The so-called battle between two NDP heavyweights vying to lead the provincial party in the Vancouver-Fairview riding was hardly one that left a winner standing in the candidates’ only debate Monday night.
Geoff Meggs and George Heyman spent most of the hour-and-a-half expanding on each other’s answers and agreeing on policy direction concerning a carbon tax (they both support it), affordable housing (use provincial and city land to build more of it) and the economy (more green jobs and green buildings).
They also agreed the minimum wage should be indexed to the rate of inflation but differed on whether personal income tax should be raised for British Columbians. While Meggs said raising taxes “is something that should be in the tool chest,” Heyman said he supports tax increases, especially for people who earn a good living.
“Raising taxes on people who make over $100,000 a year should be a no-brainer,” he told a largely older crowd of about 125 people at the Holiday Inn on Broadway.
The candidates responded to written questions from audience members posed by a moderator. There were no rebuttals or open exchanges between Meggs and Heyman, who stood behind separate lecterns.
What initially appeared to be another difference in their platforms was on the question of whether marijuana should be legalized. Meggs reiterated the position taken earlier this year by his fellow city councillors who called for the drug to be taxed and regulated.
“It needs a systematic approach but I do not believe it should be simply open for free sale,” he said. “I believe it should be regulated and that’s going to require action from the federal level.”
Heyman noted many former and current politicians have pointed out the policing costs and violence associated to the illegal sale of marijuana, which fuels a huge underground economy.
“The answer is legalization of marijuana which nobody to my mind has given any evidence that it is more harmful than alcohol,” said Heyman, who added later that it should be regulated.
Meggs is serving his second term as a city councillor with Vision Vancouver, the ruling party at city hall. Heyman is the executive director of the Sierra Club of B.C. and former president of the B.C. Government and Service Employees’ Union.
Both men relied on their backgrounds to explain their answers. For example, Meggs referred to the city’s efforts to get more affordable housing built for young families, seniors and low-income people.
Heyman referred to his work in the environmental sector, saying the country’s oil and gas companies are responsible for about 30 per cent of greenhouse gas emissions in Canada but only provide less than one per cent of jobs.

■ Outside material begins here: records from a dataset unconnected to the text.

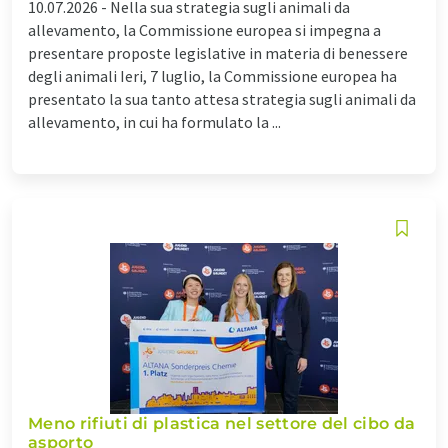
10.07.2026 -
Nella sua strategia sugli animali da
allevamento, la Commissione europea si impegna a
presentare proposte legislative in materia di benessere
degli animali Ieri, 7 luglio, la Commissione europea ha
presentato la sua tanto attesa strategia sugli animali da
allevamento, in cui ha formulato la ...
Meno rifiuti di plastica nel settore del cibo da
asporto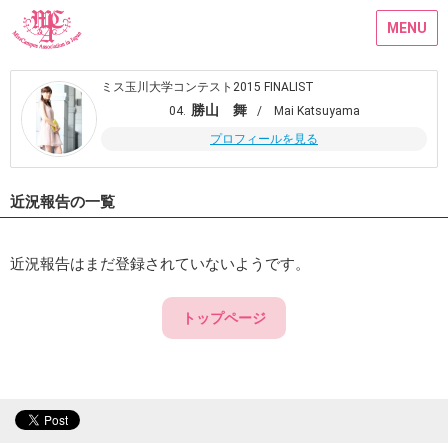
MENU
ミス玉川大学コンテスト2015 FINALIST
勝山 舞
04.
/ Mai Katsuyama
プロフィールを見る
近況報告の一覧
近況報告はまだ登録されていないようです。
トップページ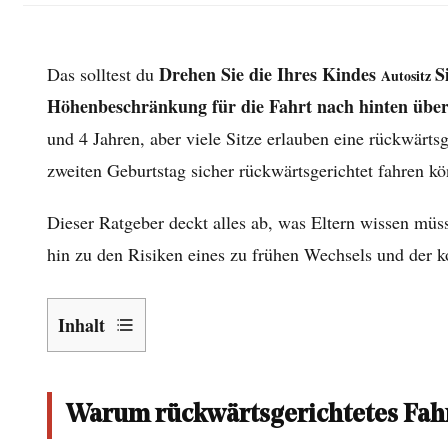
Drehen Sie die Ihres Kindes
S
Das solltest du
Autositz
Höhenbeschränkung für die Fahrt nach hinten übe
und 4 Jahren, aber viele Sitze erlauben eine rückwärt
zweiten Geburtstag sicher rückwärtsgerichtet fahren k
Dieser Ratgeber deckt alles ab, was Eltern wissen müsse
hin zu den Risiken eines zu frühen Wechsels und der kor
Inhalt
1
Warum
Warum rückwärtsgerichtetes Fahre
rückwärtsgerichtetes
Fahren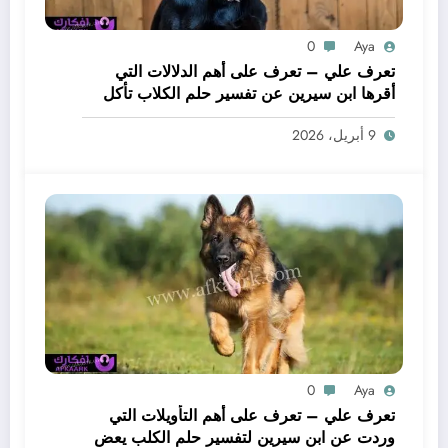
0
Aya
تعرف علي – تعرف على أهم الدلالات التي
أقرها ابن سيرين عن تفسير حلم الكلاب تأكل
لحم – بالتفصيل
9 أبريل، 2026
0
Aya
تعرف علي – تعرف على أهم التأويلات التي
وردت عن ابن سيرين لتفسير حلم الكلب يعض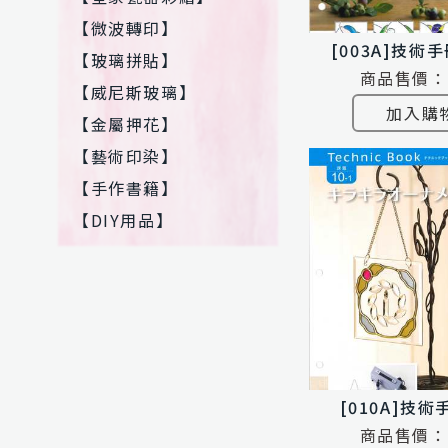
【微波轉印】
[003A]技術
【玻璃拼貼】
商品售價：
【威尼斯玻璃】
加入購
【金屬押花】
【藝術印染】
【手作書籍】
【DIY用品】
[010A]技術
商品售價：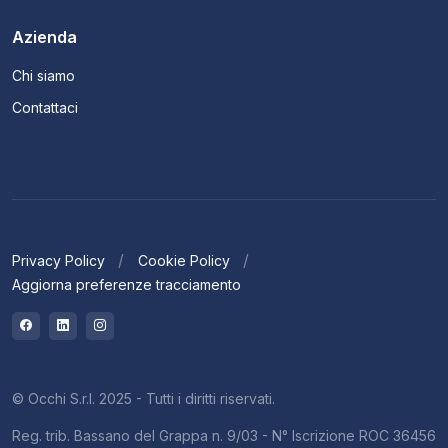
Azienda
Chi siamo
Contattaci
Privacy Policy
Cookie Policy
Aggiorna preferenze tracciamento
© Occhi S.r.l. 2025 - Tutti i diritti riservati.
Reg. trib. Bassano del Grappa n. 9/03 - N° Iscrizione ROC 36456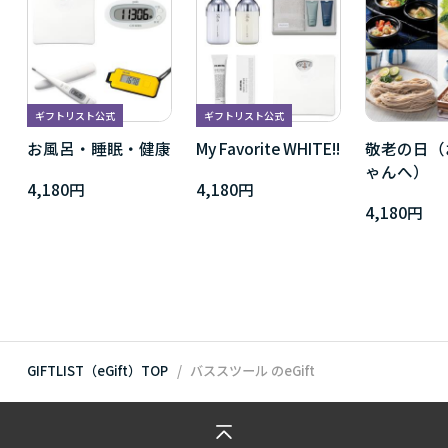
ギフトリスト公式
ギフトリスト公式
お風呂・睡眠・健康
My Favorite WHITE!!
敬老の日（
ゃんへ）
4,180円
4,180円
4,180円
GIFTLIST（eGift）TOP
バススツール
のeGift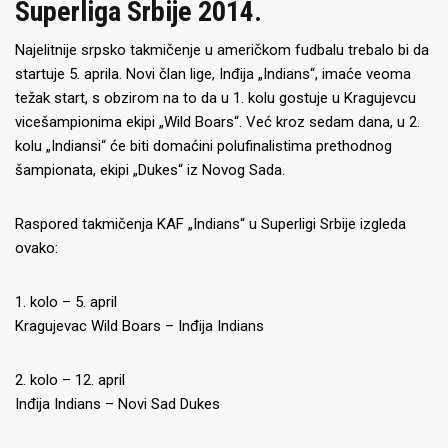
Superliga Srbije 2014.
Najelitnije srpsko takmičenje u američkom fudbalu trebalo bi da
startuje 5. aprila. Novi član lige, Inđija „Indians“, imaće veoma
težak start, s obzirom na to da u 1. kolu gostuje u Kragujevcu
vicešampionima ekipi „Wild Boars“. Već kroz sedam dana, u 2.
kolu „Indiansi“ će biti domaćini polufinalistima prethodnog
šampionata, ekipi „Dukes“ iz Novog Sada.
Raspored takmičenja KAF „Indians“ u Superligi Srbije izgleda
ovako:
1. kolo – 5. april
Kragujevac Wild Boars – Inđija Indians
2. kolo – 12. april
Inđija Indians – Novi Sad Dukes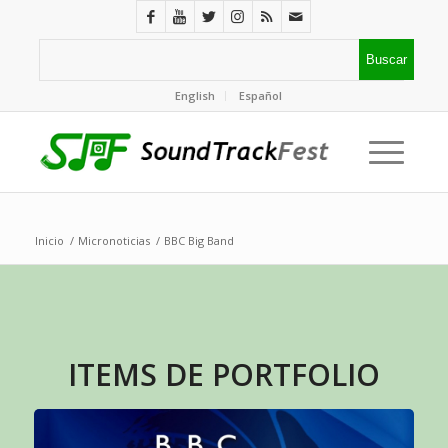
English
Español
Inicio
/
Micronoticias
/
BBC Big Band
ITEMS DE PORTFOLIO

“We can stop cutting trees at 40 years and start cutting them at 80 years so they grow bigger and they store more carbon,” he said. “We can add value and make better products out of those older trees.”
Many in political circles believe both candidates could be cabinet material, if the NDP wins government in May 2013.At one point during the evening, Heyman joked about having he and Meggs represent the riding that is currently held by Liberal MLA Margaret MacDiarmid.
Prior to the debate, Meggs told the Courier he won’t seek an NDP nomination in another riding if he loses the Vancouver-Fairview race. Heyman said he hasn’t ruled out the prospect, adding “I never say never.”
The nomination meeting goes this Sunday at the Holiday Inn.